In the years since that frightening finding, Johnson has lived long enough to see the epidemic turn around with the advent of antiretrovirals. Guided by his passion for social issues, he served as New York City’s coordinator for AIDS policy, then as GMHC’s associate executive director. He oversaw the policy activities of AIDS Action, which in 2011 merged with the National AIDS Fund to become AIDS United. As its policy leader, Johnson helped AIDS United grow into one of the country’s preeminent HIV organizations.
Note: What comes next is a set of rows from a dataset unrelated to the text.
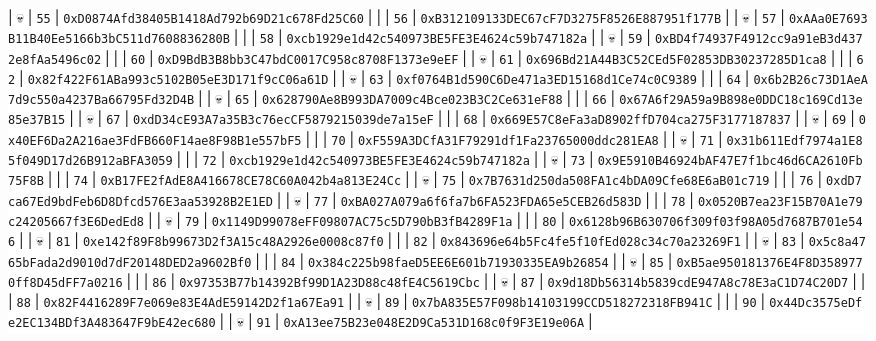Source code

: | 💀 | `55` | `0xD0874Afd38405B1418Ad792b69D21c678Fd25C60` |
|  | `56` | `0xB312109133DEC67cF7D3275F8526E887951f177B` |
| 💀 | `57` | `0xAAa0E7693B11B40Ee5166b3bC511d7608836280B` |
|  | `58` | `0xcb1929e1d42c540973BE5FE3E4624c59b747182a` |
| 💀 | `59` | `0xBD4f74937F4912cc9a91eB3d4372e8fAa5496c02` |
|  | `60` | `0xD9BdB3B8bb3C47bdC0017C958c8708F1373e9eEF` |
| 💀 | `61` | `0x696Bd21A44B3C52CEd5F02853DB30237285D1ca8` |
|  | `62` | `0x82f422F61ABa993c5102B05eE3D171f9cC06a61D` |
| 💀 | `63` | `0xf0764B1d590C6De471a3ED15168d1Ce74c0C9389` |
|  | `64` | `0x6b2B26c73D1AeA7d9c550a4237Ba66795Fd32D4B` |
| 💀 | `65` | `0x628790Ae8B993DA7009c4Bce023B3C2Ce631eF88` |
|  | `66` | `0x67A6f29A59a9B898e0DDC18c169Cd13e85e37B15` |
| 💀 | `67` | `0xdD34cE93A7a35B3c76ecCF5879215039de7a15eF` |
|  | `68` | `0x669E57C8eFa3aD8902ffD704ca275F3177187837` |
| 💀 | `69` | `0x40EF6Da2A216ae3FdFB660F14ae8F98B1e557bF5` |
|  | `70` | `0xF559A3DCfA31F79291df1Fa23765000ddc281EA8` |
| 💀 | `71` | `0x31b611Edf7974a1E85f049D17d26B912aBFA3059` |
|  | `72` | `0xcb1929e1d42c540973BE5FE3E4624c59b747182a` |
| 💀 | `73` | `0x9E5910B46924bAF47E7f1bc46d6CA2610Fb75F8B` |
|  | `74` | `0xB17FE2fAdE8A416678CE78C60A042b4a813E24Cc` |
| 💀 | `75` | `0x7B7631d250da508FA1c4bDA09Cfe68E6aB01c719` |
|  | `76` | `0xdD7ca67Ed9bdFeb6D8Dfcd576E3aa53928B2E1ED` |
| 💀 | `77` | `0xBA027A079a6f6fa7b6FA523FDA65e5CEB26d583D` |
|  | `78` | `0x0520B7ea23F15B70A1e79c24205667f3E6DedEd8` |
| 💀 | `79` | `0x1149D99078eFF09807AC75c5D790bB3fB4289F1a` |
|  | `80` | `0x6128b96B630706f309f03f98A05d7687B701e546` |
| 💀 | `81` | `0xe142f89F8b99673D2f3A15c48A2926e0008c87f0` |
|  | `82` | `0x843696e64b5Fc4fe5f10fEd028c34c70a23269F1` |
| 💀 | `83` | `0x5c8a4765bFada2d9010d7dF20148DED2a9602Bf0` |
|  | `84` | `0x384c225b98faeD5EE6E601b71930335EA9b26854` |
| 💀 | `85` | `0xB5ae950181376E4F8D3589770ff8D45dFF7a0216` |
|  | `86` | `0x97353B77b14392Bf99D1A23D88c48fE4C5619Cbc` |
| 💀 | `87` | `0x9d18Db56314b5839cdE947A8c78E3aC1D74C20D7` |
|  | `88` | `0x82F4416289F7e069e83E4AdE59142D2f1a67Ea91` |
| 💀 | `89` | `0x7bA835E57F098b14103199CCD518272318FB941C` |
|  | `90` | `0x44Dc3575eDfe2EC134BDf3A483647F9bE42ec680` |
| 💀 | `91` | `0xA13ee75B23e048E2D9Ca531D168c0f9F3E19e06A` |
He retired from AIDS United in 2017.

Now 73 years old, he lives with his current partner in Silver Springs, Maryland. “We’ve been together for 20 years, married for five,” he says. “We’ll celebrate six years in October.” Although retired, Johnson keeps active as a consultant, offering his expertise on HIV and aging.

Ronald Johnson

Ronald JohnsonJonathan Timmes

“Among the many challenges of people like me getting older with HIV are the issues of comorbidities,” Johnson says. “We know there is an interaction between HIV and aging, so getting screened for conditions that are common to aging is very important.” Johnson mentions that he’s taking more medications for non-HIV conditions than to treat his HIV. “We who are going through that need to make sure that our health care providers and our pharmacists are aware, because these drug interactions can be difficult to detect, especially if no one is connecting the dots.”

Johnson added that mental health among older people living with HIV is another challenge. “I would like issues of loneliness, social isolation, trauma, depression and other mental health issues to be included with nutrition, housing and other social services needed for people living with HIV.” For him, safe and stable housing for people with HIV has been the number one nonmedical issue since the beginning of the epidemic.

In his spare time, Johnson chairs the steering committee for the U.S. People Living with HIV Caucus and is active with other networks of people with HIV. He is also the president of Point Source Youth, a national organization focused on youth homelessness, particularly in the LGBTQ community.

“Sometimes when my phone rings, I think, Wait a minute, I’m supposed to be retired!” Johnson says. “But we’ve always known that HIV was more than a medical condition, that it was a ‘social disease.’ The HIV epidemic exists in the context of inequalities of health care in general, inequalities of income and economics, rights and racial injustices, so it’s important to continue working on these issues.”